Raised Stakes in the Quest to Harness Synthetic Life

Craig Venter, a Genomics entrepreneur, has formed synthetic cells that hold the tiniest genomes of any known, independent life form. This discovery is a landmark in his team’s research, spanning about 20 years of time, in making an in-depth study of life’s bare essentials and understanding the process of evolution of life from scratch. He is a co-founder of a company that researches in harnessing synthetic cells for use in the industrial field. His whole research is based on the idea that instead of making a brand new life form, we can build on what already exists and base the research on that.

The first synthetic cells were made in 2010 where an existing bacterial genome was copied and was transplanted into another cell. Unlike those, the minimal cells’ genome is like nothing ever seen in nature and is made up of a whole new and artificial species.
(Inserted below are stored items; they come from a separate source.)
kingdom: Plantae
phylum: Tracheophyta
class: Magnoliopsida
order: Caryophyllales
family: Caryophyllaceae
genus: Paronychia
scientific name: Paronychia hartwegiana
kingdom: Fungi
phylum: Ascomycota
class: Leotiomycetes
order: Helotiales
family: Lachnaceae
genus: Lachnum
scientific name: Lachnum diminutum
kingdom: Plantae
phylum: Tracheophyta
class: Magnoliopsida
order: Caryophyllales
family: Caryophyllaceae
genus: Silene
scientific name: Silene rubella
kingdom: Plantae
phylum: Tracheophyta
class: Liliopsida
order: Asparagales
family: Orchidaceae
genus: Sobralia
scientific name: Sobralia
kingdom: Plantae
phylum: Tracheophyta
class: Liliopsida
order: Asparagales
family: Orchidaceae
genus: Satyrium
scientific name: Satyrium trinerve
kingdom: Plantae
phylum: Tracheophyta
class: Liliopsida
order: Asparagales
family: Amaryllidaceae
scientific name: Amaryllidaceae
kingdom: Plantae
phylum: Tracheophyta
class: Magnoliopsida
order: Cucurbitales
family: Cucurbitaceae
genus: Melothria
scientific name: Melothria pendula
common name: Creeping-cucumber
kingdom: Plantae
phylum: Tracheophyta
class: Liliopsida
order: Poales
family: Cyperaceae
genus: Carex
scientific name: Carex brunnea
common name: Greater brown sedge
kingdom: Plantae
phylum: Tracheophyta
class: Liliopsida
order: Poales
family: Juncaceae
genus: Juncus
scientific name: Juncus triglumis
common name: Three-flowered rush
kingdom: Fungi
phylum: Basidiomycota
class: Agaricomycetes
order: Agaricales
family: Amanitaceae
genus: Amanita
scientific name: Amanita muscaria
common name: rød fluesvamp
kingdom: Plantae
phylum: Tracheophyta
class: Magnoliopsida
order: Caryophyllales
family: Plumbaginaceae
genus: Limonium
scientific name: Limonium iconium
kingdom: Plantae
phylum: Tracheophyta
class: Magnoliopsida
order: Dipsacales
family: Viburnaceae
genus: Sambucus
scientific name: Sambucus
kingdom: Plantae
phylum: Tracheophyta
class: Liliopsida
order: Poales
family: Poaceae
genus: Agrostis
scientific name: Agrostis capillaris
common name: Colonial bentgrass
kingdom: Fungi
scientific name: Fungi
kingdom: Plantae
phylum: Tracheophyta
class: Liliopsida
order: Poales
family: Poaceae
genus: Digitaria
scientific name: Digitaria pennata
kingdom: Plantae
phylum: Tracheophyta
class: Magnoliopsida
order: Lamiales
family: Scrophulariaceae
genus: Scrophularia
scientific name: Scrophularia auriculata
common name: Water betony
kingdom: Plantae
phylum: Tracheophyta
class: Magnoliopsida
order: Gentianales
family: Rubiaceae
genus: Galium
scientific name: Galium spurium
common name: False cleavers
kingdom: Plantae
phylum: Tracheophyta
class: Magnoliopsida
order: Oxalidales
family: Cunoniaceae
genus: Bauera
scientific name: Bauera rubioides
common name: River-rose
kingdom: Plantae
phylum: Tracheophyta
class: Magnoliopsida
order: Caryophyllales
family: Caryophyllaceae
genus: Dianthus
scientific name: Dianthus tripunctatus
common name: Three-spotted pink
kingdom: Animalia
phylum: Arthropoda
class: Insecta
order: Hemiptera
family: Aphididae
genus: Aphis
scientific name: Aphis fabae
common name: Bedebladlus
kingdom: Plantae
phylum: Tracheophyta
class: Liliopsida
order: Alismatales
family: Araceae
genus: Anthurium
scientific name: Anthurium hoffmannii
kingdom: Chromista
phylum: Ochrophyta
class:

In order to test his ideologies, Venter and his team proceeded to build a minimal genome starting from basics by connecting together chemically synthesised DNA segments. With the help of new technologies, they put in efforts in making an exact copy of a genome.

After overcoming many setbacks and obstacles, Venter and his team had a breakthrough where they discovered a gene design which had all the essential genes required for cellular activities such as making proteins, duplicating DNA and constructing cellular membranes. However, their research still had many unsolved puzzles which they yet had to unlock.

This genome designing techniques are believed to be useful by researchers for applications such as editing a genome to include new amino acids. This will be the new favourable approach to conduct therapies. Venter acknowledged that he stumbled upon his find and that it was completely through trial and error instead of being based on a carefully studied approach on how to build an operative genome. However, he said he sees quick improvements in the future and the preferred approach for manipulating life would be the process of genome synthesis from scratch.